2014-04-19 18:03, Freelance Traveller wrote:
If I set a width on an element - or a max-width or min-width - in ems,
is it correct to assume that the actual size will be based on the font
size OF THE PARENT ELEMENT?
No, by definition, the em unit equals the font size of the element
itself, except in the special case of a font-size value (where it would
make no sense to use the em unit in that meaning and where it is instead
defined to equalt to the font size of the parent).
In other words, if the font size in the BODY
is 12-point, and I set the width of a DIV to 10em, it will be 120 points
- or, at 16px=1em (same as 12 point, at 96ppi), 160px - correct?
Only if the DIV element’s font size equals the BODY element’s font size
(which is what happens via inheritance if no style sheet sets font size
on the DIV element).
And
then, the text inside that div will default to the same 12pt=16px=1em
unless I reset it
Unless *something* sets font size on an inner element.
- and if I reset it to e.g., 0.75em, and then there is
a SPAN inside a P in that DIV, the 'default' em size for the SPAN will
be 9pt=12px=1em”, unless I reset THAT:
Yes, unless *something* changes that.
(In the below, I'm using curly brackets instead of angle brackets to
keep HTML-based mail programs from accidentally trying to render it.)

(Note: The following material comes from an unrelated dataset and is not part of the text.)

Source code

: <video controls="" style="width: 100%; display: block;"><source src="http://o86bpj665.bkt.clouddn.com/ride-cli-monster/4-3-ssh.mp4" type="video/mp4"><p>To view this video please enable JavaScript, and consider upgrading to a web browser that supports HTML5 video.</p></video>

That’s rather pointless. If someone’s newsreader interprets HTML tags in
plain text format e-mail, he needs to fix that. Others should not munge
code for such reasons.
{!DOCTYPE HTML}
{HTML style=font-size: 12pt;}
{BODY} {!-- 1 em is (still) 12 points --}
{DIV style=width: 10em;} {!-- width will be 120 points --}
{P}This text's em size is 12 points.{/P}
{P style=font-size: 0.75em;}This P's em size is effectively 9
points, and {SPAN style=font-size: 0.67em}this SPAN's em size
is effectively 6 points,{/SPAN} and this is back to 9 points.{/P}
{P}And this is back to 12 points.{/P}
{/DIV}
{/BODY}
{/HTML}
Given that document, and assuming no user style sheet interferes, what
you describe in the comments is correct, except that the inner SPAN has
a computed font size of 6.03pt, but this usually causes no visible
distinction from 6pt. However, browsers often impose a minimum font
size, for good reasons, so what you get might actually be larger than 6pt.

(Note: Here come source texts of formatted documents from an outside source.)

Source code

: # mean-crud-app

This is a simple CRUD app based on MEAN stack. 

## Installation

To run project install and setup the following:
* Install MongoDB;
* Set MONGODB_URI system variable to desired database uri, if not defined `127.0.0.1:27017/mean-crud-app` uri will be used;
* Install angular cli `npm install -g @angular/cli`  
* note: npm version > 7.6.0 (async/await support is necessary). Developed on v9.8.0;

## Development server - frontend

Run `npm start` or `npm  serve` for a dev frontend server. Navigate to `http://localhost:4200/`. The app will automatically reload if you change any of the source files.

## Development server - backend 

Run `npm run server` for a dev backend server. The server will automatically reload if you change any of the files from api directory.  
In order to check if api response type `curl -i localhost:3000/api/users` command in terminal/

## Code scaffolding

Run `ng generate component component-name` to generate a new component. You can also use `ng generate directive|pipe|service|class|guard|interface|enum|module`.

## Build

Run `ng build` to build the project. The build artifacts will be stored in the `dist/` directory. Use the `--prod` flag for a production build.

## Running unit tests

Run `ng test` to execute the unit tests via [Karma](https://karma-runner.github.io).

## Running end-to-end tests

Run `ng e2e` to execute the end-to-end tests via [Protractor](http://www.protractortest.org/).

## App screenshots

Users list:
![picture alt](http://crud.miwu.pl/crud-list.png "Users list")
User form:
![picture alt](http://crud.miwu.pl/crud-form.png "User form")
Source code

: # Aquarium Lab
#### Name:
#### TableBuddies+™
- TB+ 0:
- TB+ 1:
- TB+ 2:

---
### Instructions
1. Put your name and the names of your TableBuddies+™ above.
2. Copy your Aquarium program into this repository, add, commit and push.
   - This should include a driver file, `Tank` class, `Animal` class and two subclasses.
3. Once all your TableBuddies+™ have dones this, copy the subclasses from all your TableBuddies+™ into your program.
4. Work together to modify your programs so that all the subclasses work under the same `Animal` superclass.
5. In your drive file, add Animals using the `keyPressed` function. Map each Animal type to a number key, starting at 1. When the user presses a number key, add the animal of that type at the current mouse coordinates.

HOWEVER, if I use *rem* instead of *em* in the sample above, the BODY
will still have an em size of 12 points, the DIV will still be 120
points wide, the first and third P will still be 12 points, the second P
will still be 9 points, but the SPAN inside the second P will be EIGHT
(8) points instead of SIX (6), correct?
If you declare font-size: 0.67rem on an element and if the root
element’s (the HTML element’s) font size is 12pt, then the computed font
size will be 8.04pt, independently of nesting. It is a key feature of
the rem unit that its value only depends on the root element’s font
size, not on any element nesting. The usefulness of rem is often
exaggerated, however; part of this is incomplete browser support.
Now, assuming that my understanding is correct... Are the character
entities emsp (em space) and mdash (em dash) truly and reliably one em
in width? Or does the lousiness of many (free) fonts out there extend
even to this?
That’s really a completely different issue, and independent of CSS; it
is a character and glyph level issue. However, CSS can be used to check
such things. Just put a character in a block element with width: 1em and
e.g. a visible outline, and you will see the width of the glyph.
In many fonts, EM DASH has a visible width of 1em, but there is no
requirement on this, and in fact the width is smaller e.g. in Georgia
and Verdana. The advance width (i.e. the width of the visible glyph plus
any inherent spacing on the left and on the right of it) may be larger,
but again, it need not equal 1em. The name EM DASH is partly misleading.
EM DASH is just a punctuation mark, used mainly in US English, to
separate (like parentheses) remarks—like this—in the middle of a
sentence, and in a few other uses. Typographically, it should be
noticeably wider than EN DASH, but there is no fixed rule on its width.
The EM SPACE, on the other hand, has been defined to have the width of
1em. The code chart in the Unicode Standard says: “nominally, a space
equal to the type size in points”, which is a bit messy way of saying
that its width is 1em. But the standard adds: “may scale by the
condensation factor of a font”. In practice, in HTML documents, if you
justify text (text-align: justify), EM DASH and other fixed-width spaces
are not stretched. However, this is just what happens in practice, not a
requirement. There is a precedent: browsers used to treat NO-BREAK SPACE
as non-stretchable in justification, but this has now been changed.